Selected excerpt —
______

—  SYMPOSIUM #40  —

Hematopathology: New Technologies
Moderators: Dr. John Wing Chan and Dr. Thomas Grogan

Section 5 - Proteomics and Lymphoid Malignancies

Andrew L. Feldman


Proteins are the functional building blocks of the signaling mechanisms that relay information within and between cells. This information includes signals that trigger division, apoptosis, and recruitment of other cells that promote or inhibit cell survival. Proteins carry information along these signaling pathways much like electricity in an electric circuit; the information varies according to the type and amount of protein, the location (extracellular, cytoplasmic, nuclear), and post-translational modifications. Thus, proteomic analysis of tissues or body fluids offers a real-time window on the flow of cellular information in health and disease.

______

(Stored items)

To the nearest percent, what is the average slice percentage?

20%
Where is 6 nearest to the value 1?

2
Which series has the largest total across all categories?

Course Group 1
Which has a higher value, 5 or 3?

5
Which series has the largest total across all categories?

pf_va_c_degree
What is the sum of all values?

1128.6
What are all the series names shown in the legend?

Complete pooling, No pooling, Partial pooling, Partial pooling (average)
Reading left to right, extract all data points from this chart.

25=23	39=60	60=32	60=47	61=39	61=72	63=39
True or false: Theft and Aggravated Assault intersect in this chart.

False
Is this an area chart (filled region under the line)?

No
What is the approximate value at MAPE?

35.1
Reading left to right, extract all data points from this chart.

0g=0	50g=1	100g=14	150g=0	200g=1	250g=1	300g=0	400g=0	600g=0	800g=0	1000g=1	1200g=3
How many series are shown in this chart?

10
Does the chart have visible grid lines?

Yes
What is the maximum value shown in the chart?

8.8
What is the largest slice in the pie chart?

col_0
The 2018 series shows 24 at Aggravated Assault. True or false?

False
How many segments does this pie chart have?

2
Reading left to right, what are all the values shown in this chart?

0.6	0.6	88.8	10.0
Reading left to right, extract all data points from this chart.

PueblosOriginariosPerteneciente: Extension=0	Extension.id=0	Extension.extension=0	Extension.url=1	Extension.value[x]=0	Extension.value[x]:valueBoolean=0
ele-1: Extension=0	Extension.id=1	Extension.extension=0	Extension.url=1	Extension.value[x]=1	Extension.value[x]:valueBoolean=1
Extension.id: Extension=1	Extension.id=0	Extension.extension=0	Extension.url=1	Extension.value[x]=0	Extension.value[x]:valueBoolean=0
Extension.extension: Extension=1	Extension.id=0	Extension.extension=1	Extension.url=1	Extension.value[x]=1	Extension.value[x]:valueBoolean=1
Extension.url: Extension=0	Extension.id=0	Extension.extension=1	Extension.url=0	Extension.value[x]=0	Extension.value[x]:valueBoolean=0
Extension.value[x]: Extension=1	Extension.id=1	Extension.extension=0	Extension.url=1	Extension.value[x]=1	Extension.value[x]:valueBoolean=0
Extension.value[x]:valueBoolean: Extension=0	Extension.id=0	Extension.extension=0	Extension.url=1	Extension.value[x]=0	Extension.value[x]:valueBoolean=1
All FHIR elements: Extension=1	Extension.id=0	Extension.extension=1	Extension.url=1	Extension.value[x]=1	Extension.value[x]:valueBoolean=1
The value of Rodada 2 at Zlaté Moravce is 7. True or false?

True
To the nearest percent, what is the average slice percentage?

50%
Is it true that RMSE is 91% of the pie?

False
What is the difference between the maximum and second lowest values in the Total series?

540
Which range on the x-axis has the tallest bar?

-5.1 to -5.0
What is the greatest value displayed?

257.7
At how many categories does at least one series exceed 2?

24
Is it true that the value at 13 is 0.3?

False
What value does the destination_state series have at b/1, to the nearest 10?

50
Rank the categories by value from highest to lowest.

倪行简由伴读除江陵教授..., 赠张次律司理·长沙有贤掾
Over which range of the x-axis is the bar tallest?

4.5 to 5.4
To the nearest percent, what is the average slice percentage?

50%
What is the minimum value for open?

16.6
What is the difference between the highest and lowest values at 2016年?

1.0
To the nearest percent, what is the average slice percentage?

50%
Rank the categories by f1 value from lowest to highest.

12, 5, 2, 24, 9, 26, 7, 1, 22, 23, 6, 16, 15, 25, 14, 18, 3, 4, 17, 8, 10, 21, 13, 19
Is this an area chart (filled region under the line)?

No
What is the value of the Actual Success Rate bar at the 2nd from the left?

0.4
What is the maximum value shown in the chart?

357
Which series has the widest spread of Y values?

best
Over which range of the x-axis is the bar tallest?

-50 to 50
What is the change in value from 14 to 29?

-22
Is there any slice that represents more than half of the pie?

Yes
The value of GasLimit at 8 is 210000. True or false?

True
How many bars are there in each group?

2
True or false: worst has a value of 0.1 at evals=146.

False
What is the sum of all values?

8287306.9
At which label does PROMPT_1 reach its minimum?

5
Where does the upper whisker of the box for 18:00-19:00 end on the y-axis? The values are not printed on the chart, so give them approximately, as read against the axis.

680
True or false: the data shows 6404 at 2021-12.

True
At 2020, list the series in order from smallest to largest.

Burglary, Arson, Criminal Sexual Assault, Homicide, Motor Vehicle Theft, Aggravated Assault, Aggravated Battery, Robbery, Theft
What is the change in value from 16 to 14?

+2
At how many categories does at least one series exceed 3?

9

______

Required actions —
a: Write out the proteomics passage from "Proteins are the" to "health and disease.", replacing "apoptosis" with "programmed cell death".
b: Write a few more sentences of the proteomics passage, picking up right after its last sentence.

Answers below —
a:
Proteins are the functional building blocks of the signaling mechanisms that relay information within and between cells. This information includes signals that trigger division, programmed cell death, and recruitment of other cells that promote or inhibit cell survival. Proteins carry information along these signaling pathways much like electricity in an electric circuit; the information varies according to the type and amount of protein, the location (extracellular, cytoplasmic, nuclear), and post-translational modifications. Thus, proteomic analysis of tissues or body fluids offers a real-time window on the flow of cellular information in health and disease.

b:
The analysis of protein expression using immunohistochemistry and flow cytometry has become a critical component of the classification of lymphoid malignancies. Proteomics, like other "-omics" technologies, differs from these types of protein analysis mostly in scale. Microarray technology has allowed high-throughput analysis of large numbers of analytes in multiple clinical specimens. New bioinformatic tools for analyzing and clustering these data have facilitated the detection of trends in large sample groups that would not be evident in individual cases. Gene expression microarrays have been employed in this manner to define new disease subtypes (e.g. the ABC and GCB subtypes of diffuse large B-cell lymphoma [1] ) and suggest new biologic factors in lymphoma (e.g. cyclin D1-negative mantle cell lymphoma [2] ). Similar evaluation at the proteomic level might be expected to yield even more functionally relevant information, since not all expressed genes are translated, and not all proteins are in an active configuration [3]. However, several technical limitations stand in the way of directly applying gene expression profiling methodology to proteomics. First, developing specific protein ligands is more difficult than generating complementary DNA sequences for binding; second, linear amplification of proteins for analysis of small samples has not yet been achieved; third, protein concentrations vary in abundance thousands of times more than RNA species, challenging the dynamic range of existing detection strategies; finally, the number of protein species (around 300,000) far exceeds the number of known genes (around 30,000) [1].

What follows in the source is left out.